Each entry below should be written out exactly as it is, with no pictures.

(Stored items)
--*--

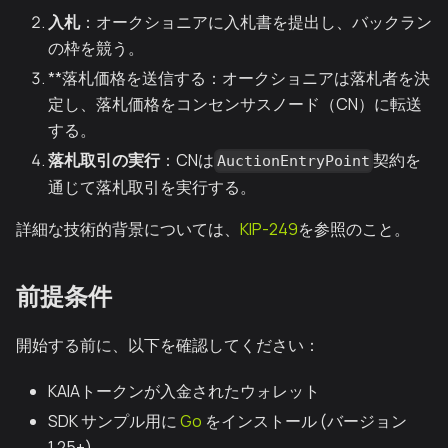
入札
：オークショニアに入札書を提出し、バックラン
の枠を競う。
**落札価格を送信する：オークショニアは落札者を決
定し、落札価格をコンセンサスノード（CN）に転送
する。
落札取引の実行
：CNは
契約を
AuctionEntryPoint
通じて落札取引を実行する。
詳細な技術的背景については、
KIP-249
を参照のこと。
前提条件
開始する前に、以下を確認してください：
KAIAトークンが入金されたウォレット
SDK サンプル用に
Go
をインストール (バージョン
1.25+)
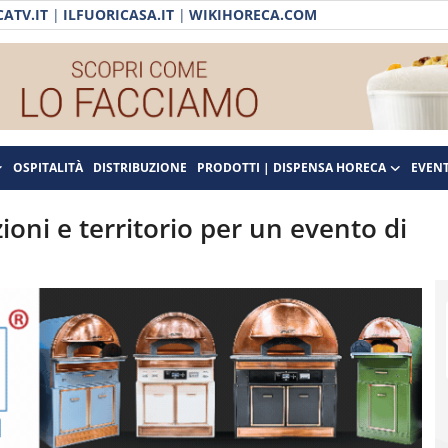
ATV.IT
|
ILFUORICASA.IT
|
WIKIHORECA.COM
OSPITALITÀ
DISTRIBUZIONE
PRODOTTI | DISPENSA HORECA
EVENT
oni e territorio per un evento di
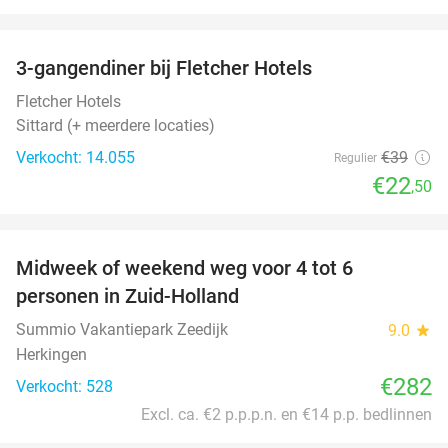
favorite_border
3-gangendiner bij Fletcher Hotels
42%
Fletcher Hotels
Sittard (+ meerdere locaties)
Verkocht: 14.055
€39
Regulier
€22
,50
favorite_border
Midweek of weekend weg voor 4 tot 6
personen in Zuid-Holland
Summio Vakantiepark Zeedijk
9.0
star
Herkingen
€282
Verkocht: 528
Excl. ca. €2 p.p.p.n. en €14 p.p. bedlinnen
favorite_border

--*--

__EXERCISE ANSWER__
入札
：オークショニアに入札書を提出し、バックラン
の枠を競う。
**落札価格を送信する：オークショニアは落札者を決
定し、落札価格をコンセンサスノード（CN）に転送
する。
落札取引の実行
：CNは
契約を
AuctionEntryPoint
通じて落札取引を実行する。
詳細な技術的背景については、
KIP-249
を参照のこと。
前提条件
開始する前に、以下を確認してください：
KAIAトークンが入金されたウォレット
SDK サンプル用に
Go
をインストール (バージョン
1.25+)
ATV.IT
|
ILFUORICASA.IT
|
WIKIHORECA.COM
OSPITALITÀ
DISTRIBUZIONE
PRODOTTI | DISPENSA HORECA
EVENT
oni e territorio per un evento di
favorite_border
3-gangendiner bij Fletcher Hotels
42%
Fletcher Hotels
Sittard (+ meerdere locaties)
Verkocht: 14.055
€39
Regulier
€22
,50
favorite_border
Midweek of weekend weg voor 4 tot 6
personen in Zuid-Holland
Summio Vakantiepark Zeedijk
9.0
star
Herkingen
€282
Verkocht: 528
Excl. ca. €2 p.p.p.n. en €14 p.p. bedlinnen
favorite_border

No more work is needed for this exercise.